Our ECE Florida Spring Seminar Series kicks off. Please join us with Dr. Alina Zare. Learn how machine learning can overcome inaccurate training data…

Title: Multiple Instance Learning Approaches for Target Characterization

Thursday, Jan. 7 at 1pm in Larsen Hall, Rm 234


Most supervised machine learning algorithms assume that each training data point is paired with an accurate

 training label (for classification) or value (for regression). However, obtaining accurate training label information is often time consuming and expensive, making it infeasible for large data sets, or may simply be impossible to provide given the physics

 of the problem.  Furthermore, human annotators may be inconsistent when labeling a data set, providing inherently imprecise label information. Given this, in many applications, one has access only to inaccurately labeled training data.  For example, consider

 the case of single-pixel or sub-pixel target detection within remotely sensed imagery, often only GPS coordinates for targets of interest are available with an accuracy ranging across several pixels.  Thus, the specific pixels that correspond to target are

 unknown (even with the GPS ground-truth information).  Training an accurate classifier or learning a representative target signature from this sort of uncertainly labeled training data is extremely difficult in practice.  In this example, accurately labeled

 training is unavailable and an approach that can learn from uncertain training labels, such as Multiple Instance Learning (MIL) methods, is required.  Once we learn to spot it, we find this challenge of needing to learn from weakly labeled data or uncertain

 training labels plagues many potential machine learning and pattern recognition applications.

══════

## Tasks for this exercise
[A] Answer these questions about the seminar announcement, one answer per line, each marked like its question.
(i) In which room and building is the seminar held?
(ii) For targets in remotely sensed imagery, what location information is often the only kind available?
(iii) What do most supervised machine learning algorithms assume about each training data point?
[B] Copy the seminar announcement word for word from "the case of" to "pattern recognition applications.".
The records play no part in this work.

══════

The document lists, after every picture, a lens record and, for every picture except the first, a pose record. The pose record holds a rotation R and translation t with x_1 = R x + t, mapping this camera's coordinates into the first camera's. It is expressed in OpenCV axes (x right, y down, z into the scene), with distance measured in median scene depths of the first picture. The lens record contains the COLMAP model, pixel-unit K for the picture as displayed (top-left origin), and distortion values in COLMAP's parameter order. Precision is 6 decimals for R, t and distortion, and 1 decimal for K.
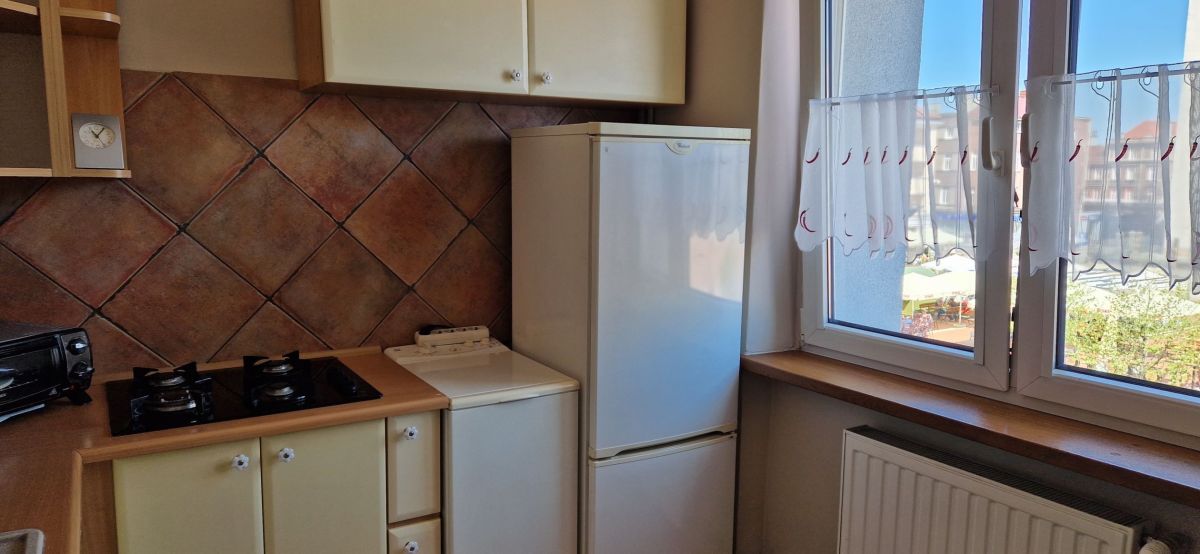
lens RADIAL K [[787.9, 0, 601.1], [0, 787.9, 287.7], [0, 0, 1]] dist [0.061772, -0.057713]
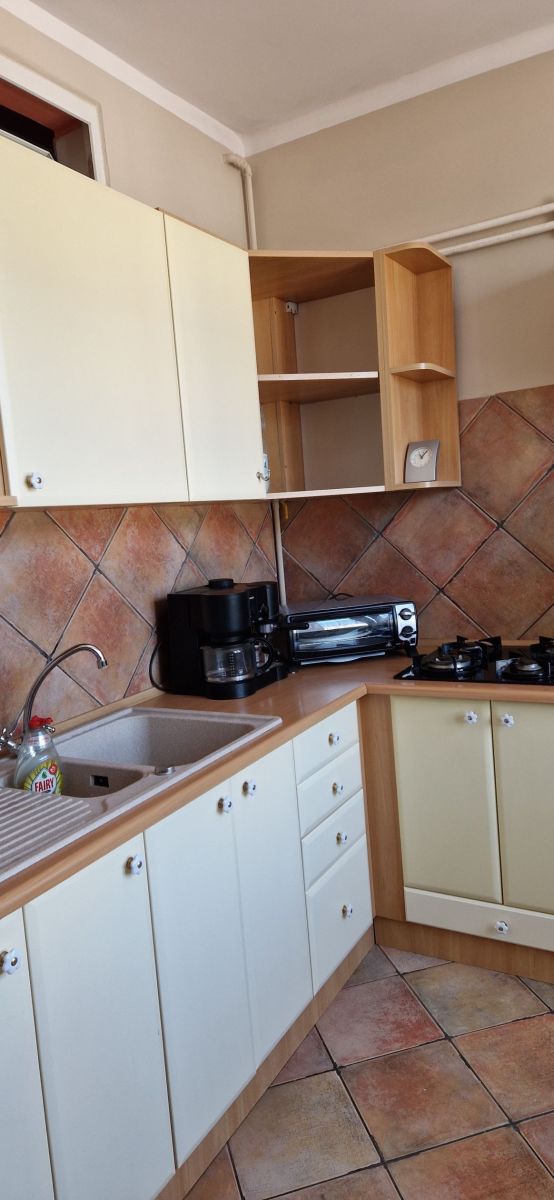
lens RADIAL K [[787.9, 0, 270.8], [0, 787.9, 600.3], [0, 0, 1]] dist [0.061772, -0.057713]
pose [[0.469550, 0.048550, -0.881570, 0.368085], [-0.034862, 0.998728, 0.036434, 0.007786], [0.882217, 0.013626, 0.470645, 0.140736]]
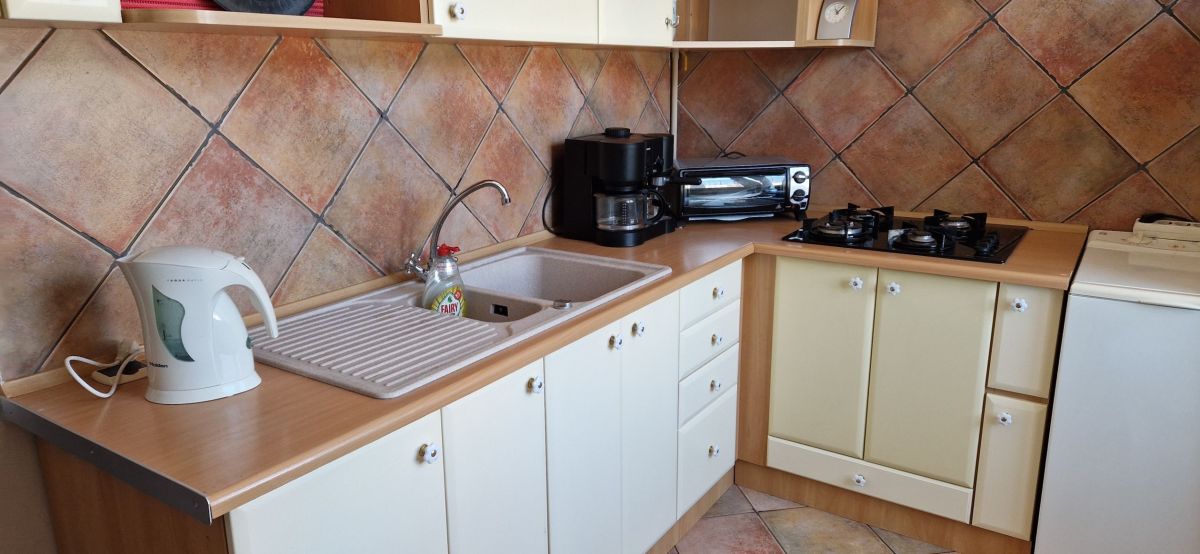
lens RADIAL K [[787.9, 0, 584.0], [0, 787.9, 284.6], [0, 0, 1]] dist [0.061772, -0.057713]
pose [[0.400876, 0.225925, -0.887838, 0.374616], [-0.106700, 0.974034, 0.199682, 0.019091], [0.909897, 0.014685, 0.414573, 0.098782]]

══════

## Responses by task
[A]
(i) Room 234 in Larsen Hall.
(ii) Only GPS coordinates, with an accuracy ranging across several pixels.
(iii) That it is paired with an accurate training label (for classification) or value (for regression).

[B]
the case of single-pixel or sub-pixel target detection within remotely sensed imagery, often only GPS coordinates for targets of interest are available with an accuracy ranging across several pixels.  Thus, the specific pixels that correspond to target are

 unknown (even with the GPS ground-truth information).  Training an accurate classifier or learning a representative target signature from this sort of uncertainly labeled training data is extremely difficult in practice.  In this example, accurately labeled

 training is unavailable and an approach that can learn from uncertain training labels, such as Multiple Instance Learning (MIL) methods, is required.  Once we learn to spot it, we find this challenge of needing to learn from weakly labeled data or uncertain

 training labels plagues many potential machine learning and pattern recognition applications.